Kemdiktisaintek Perkuat Riset Industri Lewat Kemitraan Strategis Indonesia-Jepang
Kementerian Pendidikan Tinggi, Sains, dan Teknologi (Kemdiktisaintek) mempererat kemitraan riset industri dengan Jepang, melibatkan NEDO dan Toyota, untuk mendorong proyek kolaboratif yang berdampak. Inisiatif Kemdiktisaintek Riset Industri ini diharapkan
Kementerian Pendidikan Tinggi, Sains, dan Teknologi (Kemdiktisaintek) mengambil langkah strategis untuk memperkuat kemitraan riset dan industri antara Indonesia dan Jepang. Inisiatif ini diwujudkan melalui diskusi penting yang melibatkan New Energy and Industrial Technology Development Organization (NEDO) Jepang dan raksasa otomotif Toyota, bertempat di Institut Teknologi Bandung (ITB) beberapa waktu lalu.
Pertemuan ini secara khusus diarahkan untuk mendorong lahirnya proyek-proyek percontohan kolaboratif yang terfokus dan memiliki dampak nyata. Kolaborasi ini diharapkan dapat mempercepat implementasi hasil riset menjadi solusi konkret bagi tantangan industri.
Pemerintah Indonesia menargetkan peluncuran sejumlah proyek kunci dalam waktu yang relatif singkat. Hal ini akan memanfaatkan kapasitas terbaik dari institusi riset dan industri baik di Indonesia maupun di Jepang.
Mempercepat Kolaborasi Riset Industri Indonesia-Jepang
Direktur Jenderal Riset dan Pengembangan Kemdiktisaintek, Fauzan Adziman, menegaskan peran kementerian dalam mempercepat kolaborasi ini. Ia menyatakan bahwa dukungan kebijakan dan program sangat krusial agar hasil riset dapat segera diimplementasikan dan memberikan dampak luas bagi masyarakat.
Dirjen Fauzan juga menekankan pentingnya membangun kemitraan Indonesia-Jepang dalam kerangka jangka panjang. Visi ini sejalan dengan penguatan ekosistem riset dan inovasi hingga satu dekade ke depan.
Fokus kerja sama Kemdiktisaintek Riset Industri ini diarahkan pada bidang-bidang strategis, termasuk biofuel dan teknologi berkelanjutan. Bidang-bidang ini sangat selaras dengan prioritas riset yang tengah dijalankan oleh NEDO saat ini.
Inovasi Energi Berkelanjutan Melalui Kemitraan Multisektoral
Rektor ITB, Tatacipta Dirgantara, menjelaskan bahwa kolaborasi Indonesia-Jepang ini berakar dari kerja sama akademik jangka panjang yang kini diperkuat dengan riset berkelanjutan. Hal ini menunjukkan evolusi hubungan dari pertukaran ilmu pengetahuan menjadi pengembangan teknologi aplikatif.
Sebagai contoh konkret, Tatacipta menyebutkan pengembangan pabrik katalis biofuel bersama Pertamina.
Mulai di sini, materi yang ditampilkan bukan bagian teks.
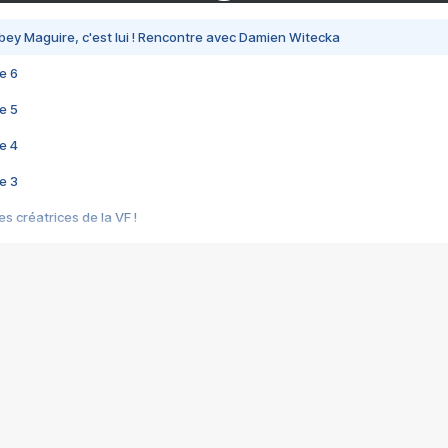
bey Maguire, c'est lui ! Rencontre avec Damien Witecka
e 6
e 5
e 4
e 3
s créatrices de la VF !
e 2
e 1
e Mektoub My Love arrive enfin ! Rencontre avec Shaïn Boumedine et Sal
i : après Toni en famille
elle réalise le bouleversant Dites lui que je l'aime
ais ! Rencontre autour de Vie privée de Rebecca Zlotowski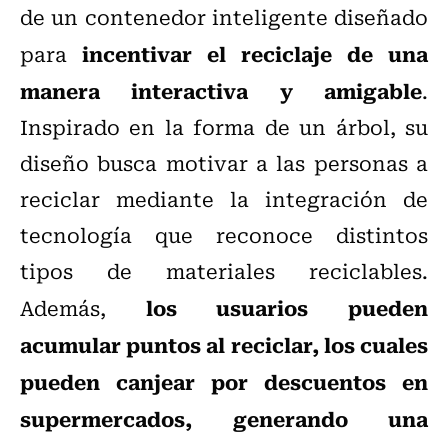
de un contenedor inteligente diseñado
incentivar el reciclaje de una
para
manera interactiva y amigable
.
Inspirado en la forma de un árbol, su
diseño busca motivar a las personas a
reciclar mediante la integración de
tecnología que reconoce distintos
tipos de materiales reciclables.
los usuarios pueden
Además,
acumular puntos al reciclar, los cuales
pueden canjear por descuentos en
supermercados, generando una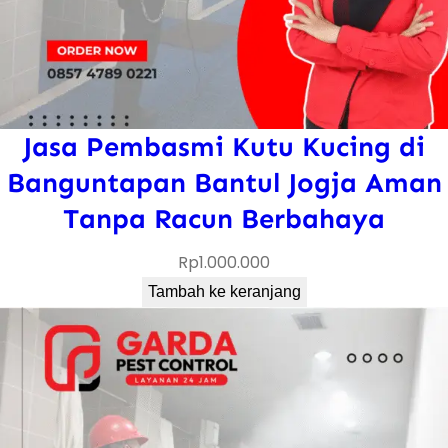
Jasa Pembasmi Kutu Kucing di
Banguntapan Bantul Jogja Aman
Tanpa Racun Berbahaya
Rp
1.000.000
Tambah ke keranjang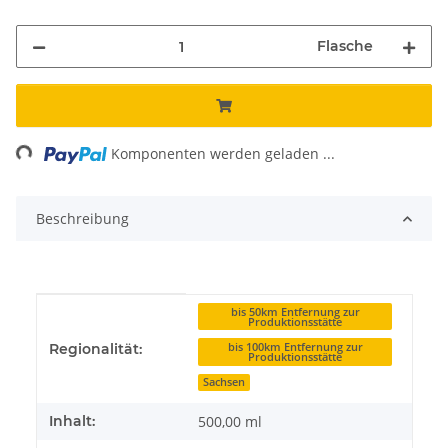
Flasche
ng...
Komponenten werden geladen ...
Beschreibung
Produkteigenschaft
Wert
bis 50km Entfernung zur
Produktionsstätte
bis 100km Entfernung zur
Regionalität:
Produktionsstätte
Sachsen
Inhalt:
500,00 ml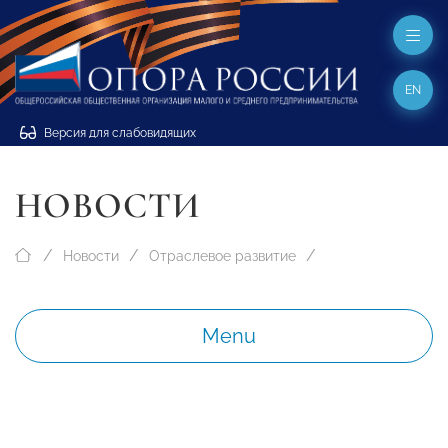
EN
Версия для слабовидящих
НОВОСТИ
Новости
Отраслевое развитие
Menu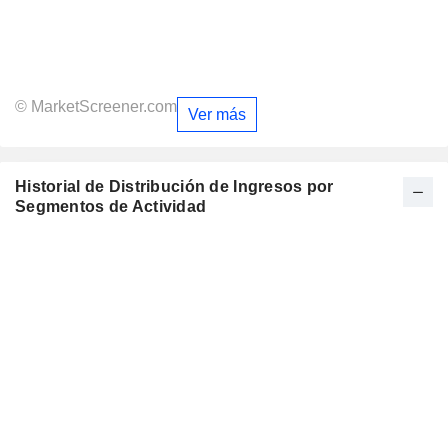
© MarketScreener.com
Ver más
Historial de Distribución de Ingresos por
Segmentos de Actividad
Proyek ini merupakan wujud nyata dari riset yang berorientasi pada implementasi dan kebutuhan energi masa depan.
Ia menambahkan bahwa energi ramah lingkungan merupakan arah pengembangan energi global yang tidak bisa dihindari. Kolaborasi lintas negara, industri, perguruan tinggi, serta pemerintah menjadi kunci utama agar riset dapat memberikan manfaat nyata bagi generasi mendatang.
Komitmen Jepang dan Masa Depan Riset Bersama
Direktur Eksekutif NEDO, Kikuo Kishimoto, menilai pertemuan ini sangat produktif. Ia menegaskan komitmen Jepang untuk berbagi pengetahuan teknologi guna mendukung pembangunan Indonesia.
Kishimoto juga menyatakan keinginan untuk membangun kolaborasi dua arah yang berkelanjutan dan berdampak positif bagi kedua negara. Ini bukan hanya tentang transfer teknologi, melainkan pertumbuhan bersama dalam menghadapi tantangan masa depan.
Sebagai bagian dari rangkaian kegiatan, delegasi juga melakukan kunjungan ke sejumlah fasilitas riset dan laboratorium di lingkungan ITB. Kunjungan ini bertujuan untuk melihat secara langsung kapasitas infrastruktur, aktivitas penelitian, serta dukungan ekosistem riset dalam pengembangan dan hilirisasi inovasi sains dan teknologi.
Forum ini secara keseluruhan difokuskan untuk mempercepat kolaborasi riset yang lebih aplikatif di bidang biofuel dan energi berkelanjutan. Hal ini sangat sejalan dengan agenda transisi energi dan penguatan daya saing industri nasional.